Hello gang. I am presently researching a Dieppe casualty of the Royals. The man was born on the Isle of Mann in 1909 but the family moved to Canada soon after. The 1921 census show the family living at 101 Hamilton St., Toronto East.

The man's name was Charles Enos Christian and he was a career soldier having earned the Efficiency Medal prior to his death in August of 1942.

I have been lead to believe the Toronto papers published detailed reports concerning the after math of the raid including in some cases pictures of men from the Toronto area who were there.

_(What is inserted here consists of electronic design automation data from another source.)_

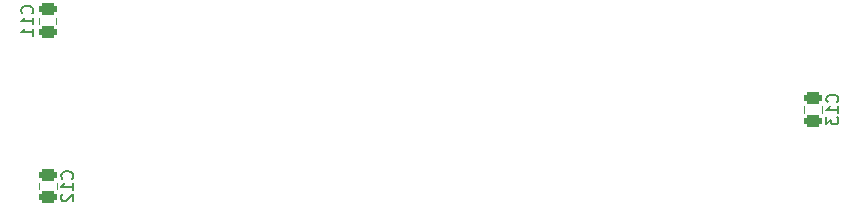
<source format=gbo>
G04 #@! TF.GenerationSoftware,KiCad,Pcbnew,(6.0.10)*
G04 #@! TF.CreationDate,2023-02-06T13:43:24-03:00*
G04 #@! TF.ProjectId,PowerSupply_HW,506f7765-7253-4757-9070-6c795f48572e,rev?*
G04 #@! TF.SameCoordinates,Original*
G04 #@! TF.FileFunction,Legend,Bot*
G04 #@! TF.FilePolarity,Positive*
%FSLAX46Y46*%
G04 Gerber Fmt 4.6, Leading zero omitted, Abs format (unit mm)*
G04 Created by KiCad (PCBNEW (6.0.10)) date 2023-02-06 13:43:24*
%MOMM*%
%LPD*%
G01*
G04 APERTURE LIST*
G04 Aperture macros list*
%AMRoundRect*
0 Rectangle with rounded corners*
0 $1 Rounding radius*
0 $2 $3 $4 $5 $6 $7 $8 $9 X,Y pos of 4 corners*
0 Add a 4 corners polygon primitive as box body*
4,1,4,$2,$3,$4,$5,$6,$7,$8,$9,$2,$3,0*
0 Add four circle primitives for the rounded corners*
1,1,$1+$1,$2,$3*
1,1,$1+$1,$4,$5*
1,1,$1+$1,$6,$7*
1,1,$1+$1,$8,$9*
0 Add four rect primitives between the rounded corners*
20,1,$1+$1,$2,$3,$4,$5,0*
20,1,$1+$1,$4,$5,$6,$7,0*
20,1,$1+$1,$6,$7,$8,$9,0*
20,1,$1+$1,$8,$9,$2,$3,0*%
G04 Aperture macros list end*
%ADD10C,0.150000*%
%ADD11C,0.120000*%
%ADD12C,7.000000*%
%ADD13R,1.700000X1.700000*%
%ADD14O,1.700000X1.700000*%
%ADD15RoundRect,0.250000X-0.475000X0.250000X-0.475000X-0.250000X0.475000X-0.250000X0.475000X0.250000X0*%
%ADD16RoundRect,0.250000X0.475000X-0.250000X0.475000X0.250000X-0.475000X0.250000X-0.475000X-0.250000X0*%
G04 APERTURE END LIST*
D10*
X78297142Y-42087142D02*
X78344761Y-42039523D01*
X78392380Y-41896666D01*
X78392380Y-41801428D01*
X78344761Y-41658571D01*
X78249523Y-41563333D01*
X78154285Y-41515714D01*
X77963809Y-41468095D01*
X77820952Y-41468095D01*
X77630476Y-41515714D01*
X77535238Y-41563333D01*
X77440000Y-41658571D01*
X77392380Y-41801428D01*
X77392380Y-41896666D01*
X77440000Y-42039523D01*
X77487619Y-42087142D01*
X78392380Y-43039523D02*
X78392380Y-42468095D01*
X78392380Y-42753809D02*
X77392380Y-42753809D01*
X77535238Y-42658571D01*
X77630476Y-42563333D01*
X77678095Y-42468095D01*
X78392380Y-43991904D02*
X78392380Y-43420476D01*
X78392380Y-43706190D02*
X77392380Y-43706190D01*
X77535238Y-43610952D01*
X77630476Y-43515714D01*
X77678095Y-43420476D01*
X81677142Y-56107142D02*
X81724761Y-56059523D01*
X81772380Y-55916666D01*
X81772380Y-55821428D01*
X81724761Y-55678571D01*
X81629523Y-55583333D01*
X81534285Y-55535714D01*
X81343809Y-55488095D01*
X81200952Y-55488095D01*
X81010476Y-55535714D01*
X80915238Y-55583333D01*
X80820000Y-55678571D01*
X80772380Y-55821428D01*
X80772380Y-55916666D01*
X80820000Y-56059523D01*
X80867619Y-56107142D01*
X81772380Y-57059523D02*
X81772380Y-56488095D01*
X81772380Y-56773809D02*
X80772380Y-56773809D01*
X80915238Y-56678571D01*
X81010476Y-56583333D01*
X81058095Y-56488095D01*
X80867619Y-57440476D02*
X80820000Y-57488095D01*
X80772380Y-57583333D01*
X80772380Y-57821428D01*
X80820000Y-57916666D01*
X80867619Y-57964285D01*
X80962857Y-58011904D01*
X81058095Y-58011904D01*
X81200952Y-57964285D01*
X81772380Y-57392857D01*
X81772380Y-58011904D01*
X146457142Y-49607142D02*
X146504761Y-49559523D01*
X146552380Y-49416666D01*
X146552380Y-49321428D01*
X146504761Y-49178571D01*
X146409523Y-49083333D01*
X146314285Y-49035714D01*
X146123809Y-48988095D01*
X145980952Y-48988095D01*
X145790476Y-49035714D01*
X145695238Y-49083333D01*
X145600000Y-49178571D01*
X145552380Y-49321428D01*
X145552380Y-49416666D01*
X145600000Y-49559523D01*
X145647619Y-49607142D01*
X146552380Y-50559523D02*
X146552380Y-49988095D01*
X146552380Y-50273809D02*
X145552380Y-50273809D01*
X145695238Y-50178571D01*
X145790476Y-50083333D01*
X145838095Y-49988095D01*
X145552380Y-50892857D02*
X145552380Y-51511904D01*
X145933333Y-51178571D01*
X145933333Y-51321428D01*
X145980952Y-51416666D01*
X146028571Y-51464285D01*
X146123809Y-51511904D01*
X146361904Y-51511904D01*
X146457142Y-51464285D01*
X146504761Y-51416666D01*
X146552380Y-51321428D01*
X146552380Y-51035714D01*
X146504761Y-50940476D01*
X146457142Y-50892857D01*
D11*
X78885000Y-42468748D02*
X78885000Y-42991252D01*
X80355000Y-42468748D02*
X80355000Y-42991252D01*
X80375000Y-57011252D02*
X80375000Y-56488748D01*
X78905000Y-57011252D02*
X78905000Y-56488748D01*
X143685000Y-50511252D02*
X143685000Y-49988748D01*
X145155000Y-50511252D02*
X145155000Y-49988748D01*
%LPC*%
D12*
X150749000Y-40767000D03*
D13*
X151040000Y-48685000D03*
D14*
X151040000Y-51225000D03*
D12*
X98882200Y-124307600D03*
D13*
X112370000Y-68450000D03*
D14*
X109830000Y-68450000D03*
X107290000Y-68450000D03*
X104750000Y-68450000D03*
D12*
X60071000Y-66243200D03*
D13*
X138049000Y-68500000D03*
D14*
X140589000Y-68500000D03*
X143129000Y-68500000D03*
X145669000Y-68500000D03*
D13*
X69885000Y-63900000D03*
D14*
X72425000Y-63900000D03*
D13*
X60520200Y-44219000D03*
D14*
X60520200Y-41679000D03*
D13*
X60511000Y-55081000D03*
D14*
X60511000Y-57621000D03*
X83440200Y-41739000D03*
D13*
X83440200Y-44279000D03*
D14*
X83472600Y-57570200D03*
D13*
X83472600Y-55030200D03*
X121650000Y-68500000D03*
D14*
X124190000Y-68500000D03*
X126730000Y-68500000D03*
X129270000Y-68500000D03*
D13*
X93510000Y-44275000D03*
D14*
X93510000Y-41735000D03*
D13*
X104975000Y-41860000D03*
D14*
X104953000Y-44370400D03*
X104953000Y-56765600D03*
D13*
X104975000Y-59310000D03*
X144445000Y-59005000D03*
D14*
X144424600Y-56460800D03*
D13*
X144445000Y-41860000D03*
D14*
X144424600Y-44370400D03*
D15*
X79620000Y-41780000D03*
X79620000Y-43680000D03*
D16*
X79640000Y-57700000D03*
X79640000Y-55800000D03*
X144420000Y-51200000D03*
X144420000Y-49300000D03*
M02*

</source>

I would like to request your assistance  to add to the personal information concerning this soldier who now lies in the Dieppe cemetery. Any and all assistance greatly appreciated.


----------



## Old Sweat (21 Jun 2014)

Try this link.

http://www.bac-lac.gc.ca/eng/discover/military-heritage/second-world-war/second-world-war-dead-1939-1947/Pages/item.aspx?IdNumber=6223&


----------



## RCN Sailor (21 Jun 2014)

Hmmm link does not work for me.

Ed


----------



## mariomike (21 Jun 2014)

RCN Sailor said:
			
		

> I have been lead to believe the Toronto papers published detailed reports concerning the after math of the raid including in some cases pictures of men from the Toronto area who were there.



The ( online ) Star reports his mother ( Susan ) at 210 Glebeholme Blvd. Later in 1942 moved to 549 Broadview Ave. 

Edit

The link posted by Old Sweat works for me. The Dieppe casualty lists show his middle name of Enos.


----------



## Old Sweat (21 Jun 2014)

The link shows only some basic data, including his middle initial, but not middle name. Usually one can at least see the casualty's enlistment document, but this is not the case here. Wonder why as this is the first case like this I have come across. It does however show the Library and Archives Canada file reference for his personnel file


----------



## RCN Sailor (22 Jun 2014)

Thanks guys. I got the link to work but the info there is not very different from the CWGC site. I do have the man's service file but was hoping some here might be better informed than I regarding the Royals and perhaps access to the toronto papers.

Cheers Ed


----------